Wint-O-Green Lifesavers aren't the only candies that exhibit triboluminescence. Regular sugar cubes will work, as will just about any opaque candy made with sugar (sucrose). Transparent candy or candy made using artificial sweeteners will not work. Most adhesive tapes also emit light when they have ripped away. Amblygonite, calcite, feldspar, fluorite, lepidolite, mica, pectolite, quartz, and sphalerite are all minerals known to exhibit triboluminescence when struck, rubbed, or scratched. Triboluminescence varies widely from one mineral sample to another, such that it might be unobservable.
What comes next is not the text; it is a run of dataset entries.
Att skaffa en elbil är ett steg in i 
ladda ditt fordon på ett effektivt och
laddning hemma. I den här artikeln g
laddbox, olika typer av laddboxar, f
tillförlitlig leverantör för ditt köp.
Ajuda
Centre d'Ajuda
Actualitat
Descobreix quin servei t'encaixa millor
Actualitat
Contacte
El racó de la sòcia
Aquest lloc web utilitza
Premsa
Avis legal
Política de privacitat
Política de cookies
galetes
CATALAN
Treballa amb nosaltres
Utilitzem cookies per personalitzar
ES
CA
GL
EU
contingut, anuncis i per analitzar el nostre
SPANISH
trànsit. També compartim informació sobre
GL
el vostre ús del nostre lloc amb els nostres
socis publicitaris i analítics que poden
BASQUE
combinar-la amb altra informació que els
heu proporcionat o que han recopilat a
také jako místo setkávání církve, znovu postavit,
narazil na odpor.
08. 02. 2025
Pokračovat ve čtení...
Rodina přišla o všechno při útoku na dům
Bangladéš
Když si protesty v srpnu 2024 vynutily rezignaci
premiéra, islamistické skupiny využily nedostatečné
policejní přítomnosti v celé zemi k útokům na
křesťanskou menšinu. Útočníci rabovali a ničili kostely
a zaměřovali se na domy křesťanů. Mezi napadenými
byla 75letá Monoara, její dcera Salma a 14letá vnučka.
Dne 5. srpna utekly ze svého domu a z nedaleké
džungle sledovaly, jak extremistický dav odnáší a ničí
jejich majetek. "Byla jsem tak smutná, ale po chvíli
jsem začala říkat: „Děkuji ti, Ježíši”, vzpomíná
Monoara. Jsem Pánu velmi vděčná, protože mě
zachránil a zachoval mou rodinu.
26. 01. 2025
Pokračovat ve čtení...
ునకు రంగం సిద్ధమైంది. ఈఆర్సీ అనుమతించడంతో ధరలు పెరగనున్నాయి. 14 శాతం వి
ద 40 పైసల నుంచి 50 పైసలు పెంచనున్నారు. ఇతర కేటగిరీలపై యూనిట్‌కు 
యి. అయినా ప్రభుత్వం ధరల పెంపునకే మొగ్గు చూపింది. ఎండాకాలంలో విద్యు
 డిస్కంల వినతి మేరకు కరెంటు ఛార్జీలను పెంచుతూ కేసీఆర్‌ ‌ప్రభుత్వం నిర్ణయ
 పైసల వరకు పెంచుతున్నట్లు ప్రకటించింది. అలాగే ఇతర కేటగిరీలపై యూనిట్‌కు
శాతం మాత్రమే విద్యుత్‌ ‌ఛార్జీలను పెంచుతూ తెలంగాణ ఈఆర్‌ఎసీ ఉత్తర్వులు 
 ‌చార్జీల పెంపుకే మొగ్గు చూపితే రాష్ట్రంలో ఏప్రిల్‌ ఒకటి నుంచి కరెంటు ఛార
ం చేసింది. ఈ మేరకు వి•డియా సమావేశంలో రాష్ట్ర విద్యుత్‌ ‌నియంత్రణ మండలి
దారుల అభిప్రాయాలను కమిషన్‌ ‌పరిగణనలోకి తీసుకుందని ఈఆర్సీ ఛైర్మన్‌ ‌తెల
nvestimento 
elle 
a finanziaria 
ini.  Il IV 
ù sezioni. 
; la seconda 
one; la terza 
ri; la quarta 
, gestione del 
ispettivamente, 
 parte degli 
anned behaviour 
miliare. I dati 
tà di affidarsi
Sphalerite and quartz specimens that are translucent rather than transparent, with small fractures throughout the rock, are the most reliable.
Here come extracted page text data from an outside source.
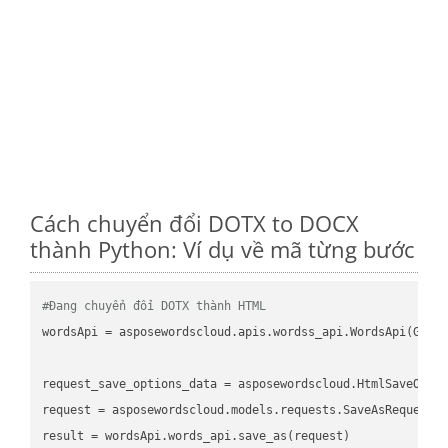
Cách chuyển đổi DOTX to DOCX
thành Python: Ví dụ về mã từng bước
#Đang chuyển đổi DOTX thành HTML
wordsApi
 = asposewordscloud.apis.wordss_api.WordsApi(GetC
request_save_options_data
 = asposewordscloud.HtmlSaveOpti
request
result
 = wordsApi.words_api.save_as(request)
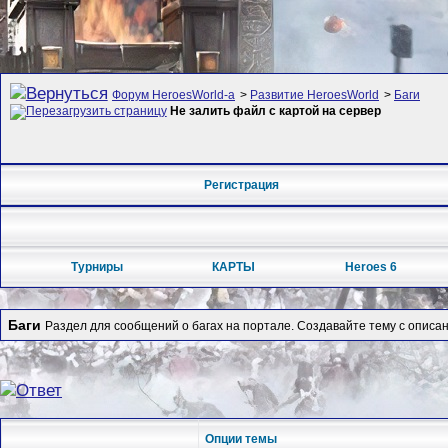
Форум HeroesWorld-а
>
Развитие HeroesWorld
>
Баги
Не залить файл с картой на сервер
Регистрация
Турниры
КАРТЫ
Heroes 6
Баги
Раздел для сообщений о багах на портале. Создавайте тему с описа
Опции темы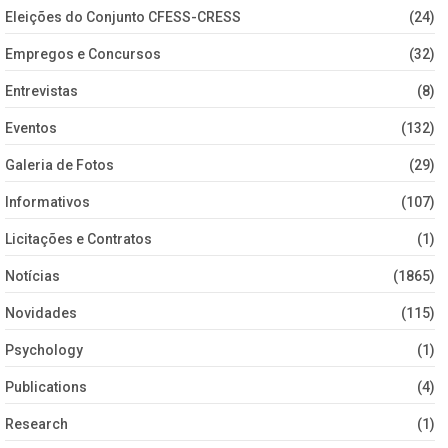
Eleições do Conjunto CFESS-CRESS
(24)
Empregos e Concursos
(32)
Entrevistas
(8)
Eventos
(132)
Galeria de Fotos
(29)
Informativos
(107)
Licitações e Contratos
(1)
Notícias
(1865)
Novidades
(115)
Psychology
(1)
Publications
(4)
Research
(1)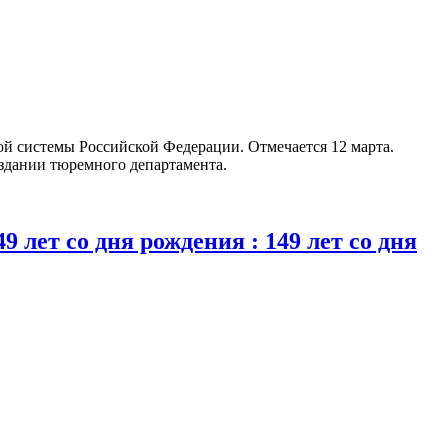
й системы Российской Федерации. Отмечается 12 марта.
создании тюремного департамента.
9 лет со дня рождения : 149 лет со дня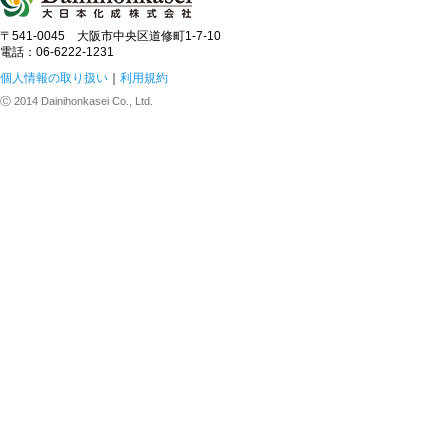
〒541-0045 大阪市中央区道修町1-7-10
電話：06-6222-1231
個人情報の取り扱い
｜
利用規約
Ⓒ 2014 Dainihonkasei Co., Ltd.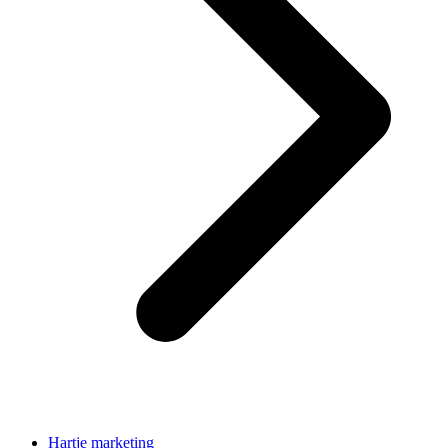
Hartje marketing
Ways to See Triboluminescence
There are several ways to observe triboluminescence at home. As I have mentioned, if you have wintergreen-flavored Lifesavers handy, get in a very dark room and crush the candy with pliers or a mortar and pestle. Chewing the candy while watching yourself in a mirror will work, but the moisture from saliva will lessen or eliminate the effect. Rubbing two sugar cubes or pieces of quartz or rose quartz in the dark will also work. Scratching quartz with a steel pin may also demonstrate the effect. Also, sticking/unsticking most adhesive tapes will display triboluminescence.
Uses of Triboluminescence
For the most part, triboluminescence is an interesting effect with few practical applications. However, understanding its mechanisms may help explain other types of luminescence, including bioluminescence in bacteria and earthquake lights. Triboluminescent coatings could be used in remote sensing applications to signal mechanical failure. One reference states that research is underway to apply triboluminescent flashes to sense automobile crashes and inflate airbags.